# angles for a beginner.



## Dago91 (Mar 13, 2013)

So I am taking my good friend out to board for the first time on Sunday and was wondering what binding angles I should setup for him?

Was thinking 15/0 or should I maybe crank out the rear too a -4 or something.

He is regular and riding one of my old boards and binding setup. 

Thanks for the input.


----------



## lab49232 (Sep 13, 2011)

I would highly recommend puting some angle on the back foot. Positive angle even if you really want but leaving it at 0 is a no go. It can make your foot to long over the board and doesn't help you gain control on either edge. Most beginners start at +15/-15 and that's what I always recommend.


----------



## Dago91 (Mar 13, 2013)

lab49232 said:


> I would highly recommend puting some angle on the back foot. Positive angle even if you really want but leaving it at 0 is a no go. It can make your foot to long over the board and doesn't help you gain control on either edge. Most beginners start at +15/-15 and that's what I always recommend.
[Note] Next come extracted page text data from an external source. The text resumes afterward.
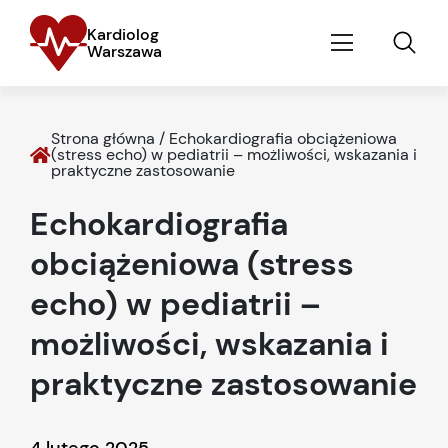
Kardiolog
Warszawa
Strona główna
/
Echokardiografia obciążeniowa
(stress echo) w pediatrii – możliwości, wskazania i
praktyczne zastosowanie
Echokardiografia
obciążeniowa (stress
echo) w pediatrii –
możliwości, wskazania i
praktyczne zastosowanie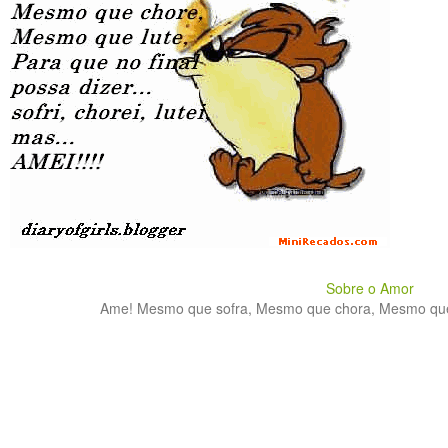
Sobre o Amor
Ame! Mesmo que sofra, Mesmo que chora, Mesmo que lu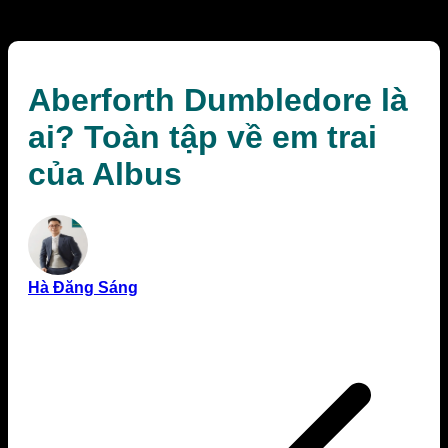
Albus
Aberforth Dumbledore là
ai? Toàn tập về em trai
của Albus
Hà Đăng Sáng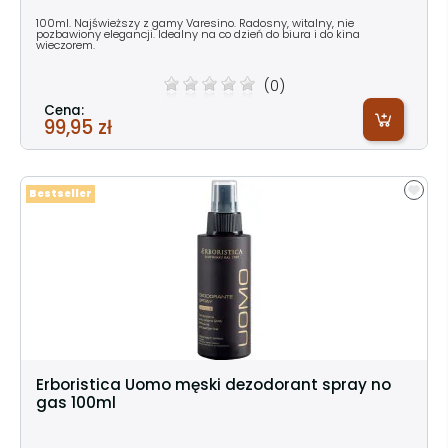
100ml. Najświeższy z gamy Varesino. Radosny, witalny, nie
pozbawiony elegancji. Idealny na co dzień do biura i do kina
wieczorem.
(0)
Cena:
99,95 zł
Bestseller
Erboristica Uomo męski dezodorant spray no
gas 100ml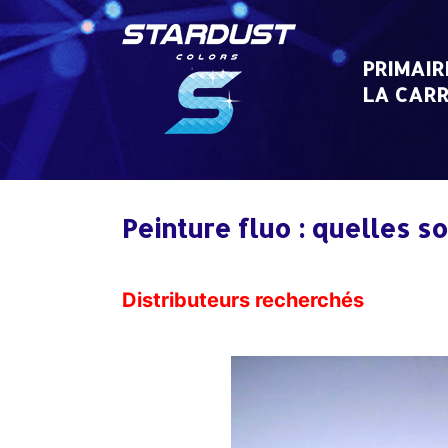
Skip
to
content
PRIMAIR
LA CARR
Peinture fluo : quelles so
Distributeurs recherchés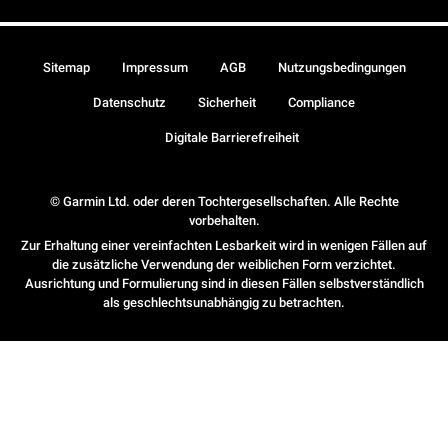
Sitemap
Impressum
AGB
Nutzungsbedingungen
Datenschutz
Sicherheit
Compliance
Digitale Barrierefreiheit
© Garmin Ltd. oder deren Tochtergesellschaften. Alle Rechte
vorbehalten.
Zur Erhaltung einer vereinfachten Lesbarkeit wird in wenigen Fällen auf
die zusätzliche Verwendung der weiblichen Form verzichtet.
Ausrichtung und Formulierung sind in diesen Fällen selbstverständlich
als geschlechtsunabhängig zu betrachten.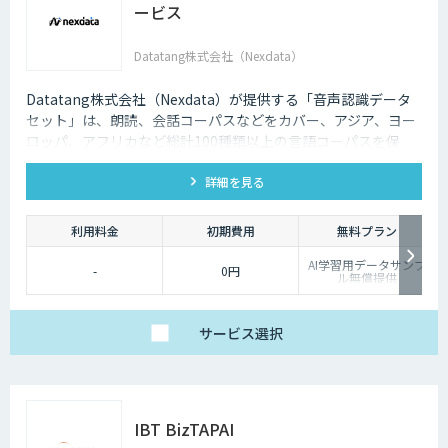
ービス
Datatang株式会社（Nexdata）
Datatang株式会社（Nexdata）が提供する「音声認識データ
セット」は、朗読、会話コーパスなどをカバー、アジア、ヨー
ロッパ、アフリカなど総計100種類以上の言語コーパスを保
有、様々な音声認識・合成タスクに対応可能です。
詳細を見る
利用料金
初期費用
無料プラン
AI学習用データサンプ
-
0円
ル無償提供
サービス
選択
IBT BizTAPAI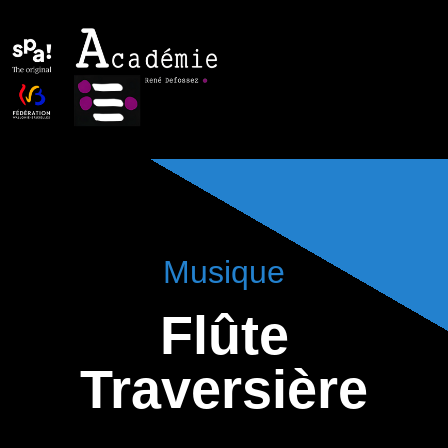
Flûte traversière
Musique
Flûte
Traversière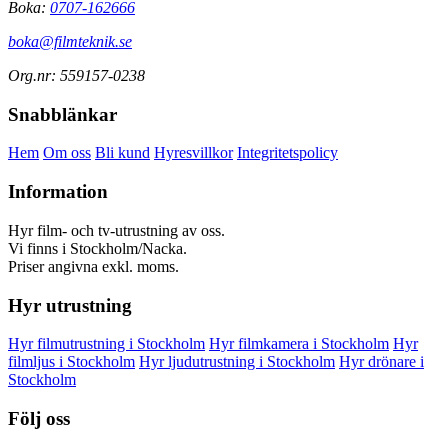
Boka:
0707-162666
boka@filmteknik.se
Org.nr: 559157-0238
Snabblänkar
Hem
Om oss
Bli kund
Hyresvillkor
Integritetspolicy
Information
Hyr film- och tv-utrustning av oss.
Vi finns i Stockholm/Nacka.
Priser angivna exkl. moms.
Hyr utrustning
Hyr filmutrustning i Stockholm
Hyr filmkamera i Stockholm
Hyr
filmljus i Stockholm
Hyr ljudutrustning i Stockholm
Hyr drönare i
Stockholm
Följ oss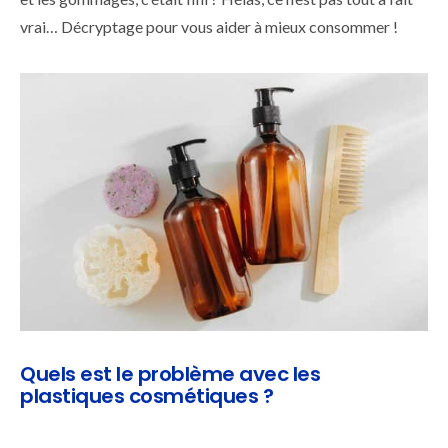
vrai… Décryptage pour vous aider à mieux consommer !
Quels est le problème avec les
plastiques cosmétiques ?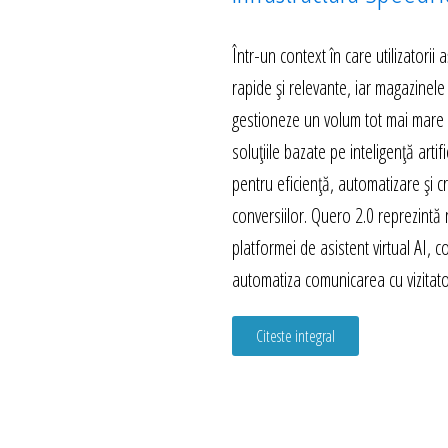
Într-un context în care utilizatorii
rapide și relevante, iar magazinele
gestioneze un volum tot mai mare d
soluțiile bazate pe inteligență artif
pentru eficiență, automatizare și c
conversiilor. Quero 2.0 reprezintă
platformei de asistent virtual AI, 
automatiza comunicarea cu vizitator
Citeste integral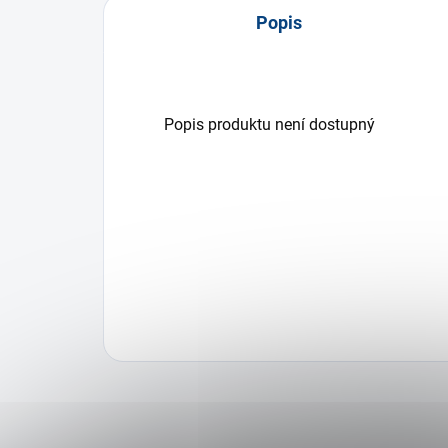
Popis
Popis produktu není dostupný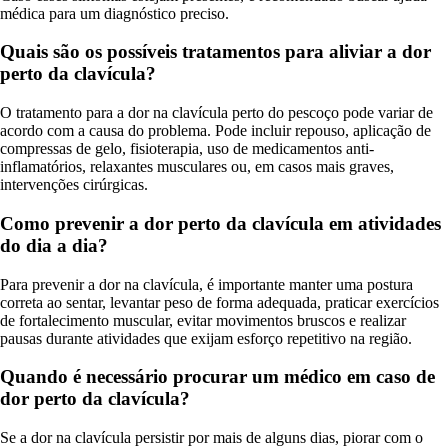
médica para um diagnóstico preciso.
Quais são os possíveis tratamentos para aliviar a dor
perto da clavícula?
O tratamento para a dor na clavícula perto do pescoço pode variar de
acordo com a causa do problema. Pode incluir repouso, aplicação de
compressas de gelo, fisioterapia, uso de medicamentos anti-
inflamatórios, relaxantes musculares ou, em casos mais graves,
intervenções cirúrgicas.
Como prevenir a dor perto da clavícula em atividades
do dia a dia?
Para prevenir a dor na clavícula, é importante manter uma postura
correta ao sentar, levantar peso de forma adequada, praticar exercícios
de fortalecimento muscular, evitar movimentos bruscos e realizar
pausas durante atividades que exijam esforço repetitivo na região.
Quando é necessário procurar um médico em caso de
dor perto da clavícula?
Se a dor na clavícula persistir por mais de alguns dias, piorar com o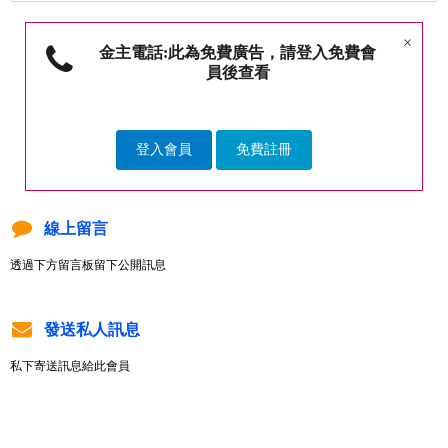
×
金主電話:此為免費廣告，請登入免費會
員後查看
登入會員
免費註冊
線上留言
透過下方留言板留下公開訊息
發送私人訊息
私下寄送訊息給此會員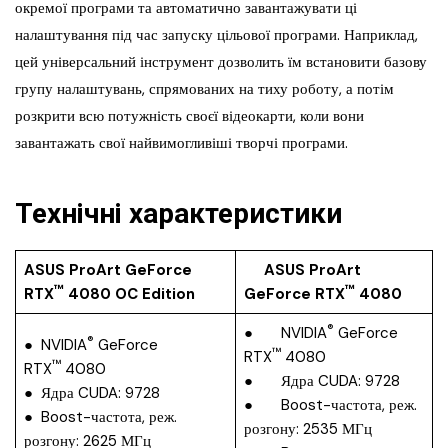
окремої програми та автоматично завантажувати ці
налаштування під час запуску цільової програми. Наприклад,
цей універсальний інструмент дозволить їм встановити базову
групу налаштувань, спрямованих на тиху роботу, а потім
розкрити всю потужність своєї відеокарти, коли вони
завантажать свої найвимогливіші творчі програми.
Технічні характеристики
ASUS ProArt GeForce
ASUS ProArt
™
™
RTX
4080 OC Edition
GeForce RTX
4080
®
● NVIDIA
GeForce
®
● NVIDIA
GeForce
™
RTX
4080
™
RTX
4080
● Ядра CUDA: 9728
● Ядра CUDA: 9728
● Boost-частота, реж.
● Boost-частота, реж.
розгону: 2535 МГц
розгону: 2625 МГц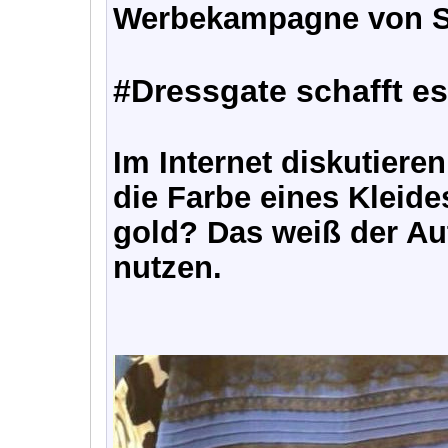
Werbekampagne von S
#Dressgate schafft e
Im Internet diskutiere
die Farbe eines Kleide
gold? Das weiß der Aut
nutzen.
You recommend duck? Gotta say that's the first I have heard that.


----------



## 24WERD (May 9, 2012)

go 15/ 0 or -3 or -6 on the back leg


----------



## scotty100 (Apr 3, 2012)

lab49232 said:


> Most beginners start at +15/-15 and that's what I always recommend.


I would disagree on that too, +15/-3, +15/-6, +12/-3, +12/-6 were the various angles recommended to me when starting out. 

I've stuck with +15/-6 and +12/-6 ever since depending on board type...


----------



## ItchEtrigR (Jan 1, 2012)

Maybe whatever your friend feels comfortable with...


----------



## flysolo. (Feb 1, 2014)

When I first snowboarded I started at +15/-9 a good snowboarder told me it's a good starting point with versatility but everybody has their own preferences


----------



## lab49232 (Sep 13, 2011)

Dago91 said:


> You recommend duck? Gotta say that's the first I have heard that.


Almost exclusively recommend duck. Unless you are purely carving or racing (in which case you would want both positive angles, still not 0) you will almost always want to go duck.

I've ridden for many years and was a certified instructor for a number of years as well. Start at 15's and adjust from there. A lot of people here recommend smaller angles due to knees feeling uncomfortable. Canted bindings help with this but the only way to really decide is to play around with them until you find your sweet spot.


----------



## francium (Jan 12, 2013)

Everyone I know has started using duck if you have lessons at any of the slopes using rentals they set the board up this way because most learners won't know if they are regular or goofy.


----------



## Lamps (Sep 3, 2011)

24WERD said:


> go 15/ 0 or -3 or -6 on the back leg


Something like this.


----------



## hightyme (Mar 11, 2014)

To each, their own....
...I started at 9 / 9, may kick out my lead foot to 12 or 15


----------



## speedjason (May 2, 2013)

I would say 12/12 duck and go from there.


----------



## Dago91 (Mar 13, 2013)

Ended up going 15+/-6 back. He really had no prob with it and is a natural IMO .. Was linking turns in the first hour. He use to skate professionally and he surfs so the balance piece was no issue.

Thanks for everyone's input.


----------